À l’époque, toucher à l’histoire collective en disant je, ça ne se faisait pas. Ma seule légitimité, pourtant, tenait au fait de dire d’où je parlais. Ce n’était pas à moi de raconter la vie de Miguel Enríquez, l’histoire du MIR, de parler de l’ensemble de la résistance. La seule chose que je pouvais faire, c’était raconter des fragments, des moments, autour du choc, du coup. Je repense à ces vers de Cesar Vallejo dans Los Heraldos Negros (Les Hérauts noirs) : « Hay golpes en la vida, tan fuertes… Yo no sé », « Il y a, dans la vie, des coups si forts… Moi je ne sais ! ». Tout d’un coup je le vivais. Cette façon dont le souvenir vous envahit et devient comme une vague… Tout ça, c’était fini : j’étais morte avec lui et celle qui survivait avait déjà oublié puisqu’elle vivait, et vivre impliquait comme une trahison. Je ne pouvais pas dire je au passé.

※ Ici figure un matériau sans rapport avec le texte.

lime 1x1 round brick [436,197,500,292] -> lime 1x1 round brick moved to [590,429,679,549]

Vous dites de vos compagnons torturés à la casa José Domingo Cañas que quelque chose circulait entre eux, qui échappait complètement à leurs tortionnaires de la Dina. Qu’est ce qui les reliait ?

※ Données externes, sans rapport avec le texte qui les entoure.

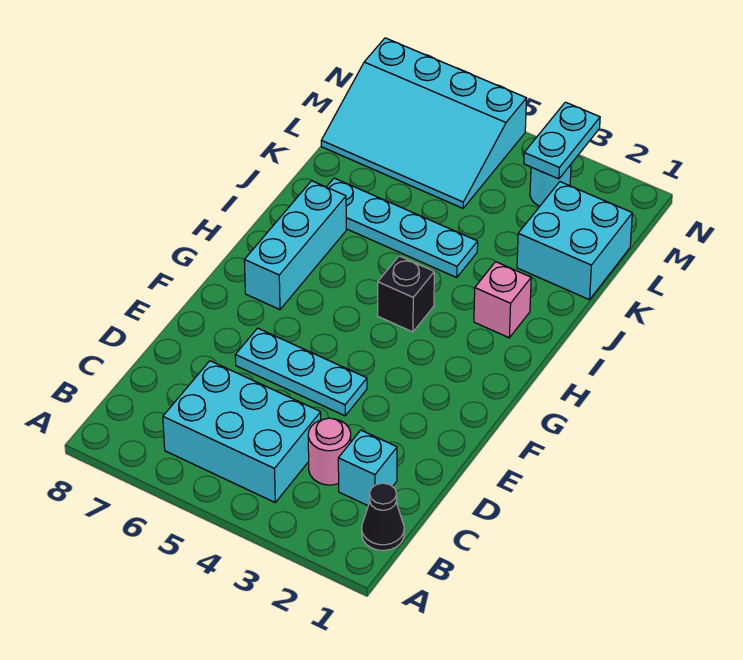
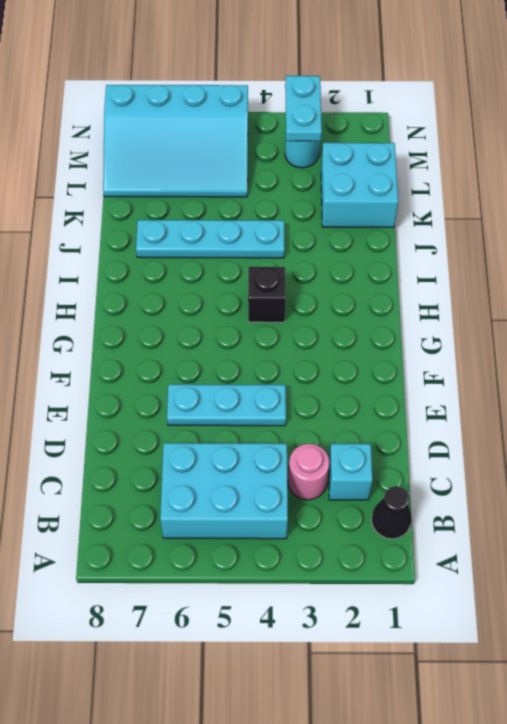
cyan 1x3 brick [244,181,346,309] -> none
pink 1x1 brick [474,262,531,338] -> none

Le mot amour, nous avons eu du mal à le reprendre en tant que révolutionnaires. Mais il est lié à la fraternité. Ce mot, fraternité, avait disparu et le voilà qui revient, il est revenu très fort au Chili avec le soulèvement de 2019. C’est un mot rempli d’un dialogue secret. Les tortionnaires voulaient arracher des faits, des noms, les lieux, pour tuer. Et les torturés, dans ces situations inhumaines, parvenaient à se comprendre par un regard, une plainte, un frôlement. Ce qui circulait entre nous tenait non pas au sacrifice mais à une vie pleine, active, à des liens d’affect, d’amour, d’amitié. Devant cela, le tortionnaire est sourd et aveugle. Il n’a aucune prise là-dessus. Je n’ai jamais vécu la maison de torture clandestine. Je ne pourrais jamais savoir vraiment. Mais je pouvais au moins par le témoignage de mes amies reconstituer cet espace-temps du lieu de torture clandestine. La haine, la barbarie qui portaient les tortionnaires se confrontaient avec des êtres qu’ils brisaient, bien sûr, qu’ils coupaient en morceaux, qu’ils tuaient, mais qu’ils ne pouvaient pas posséder.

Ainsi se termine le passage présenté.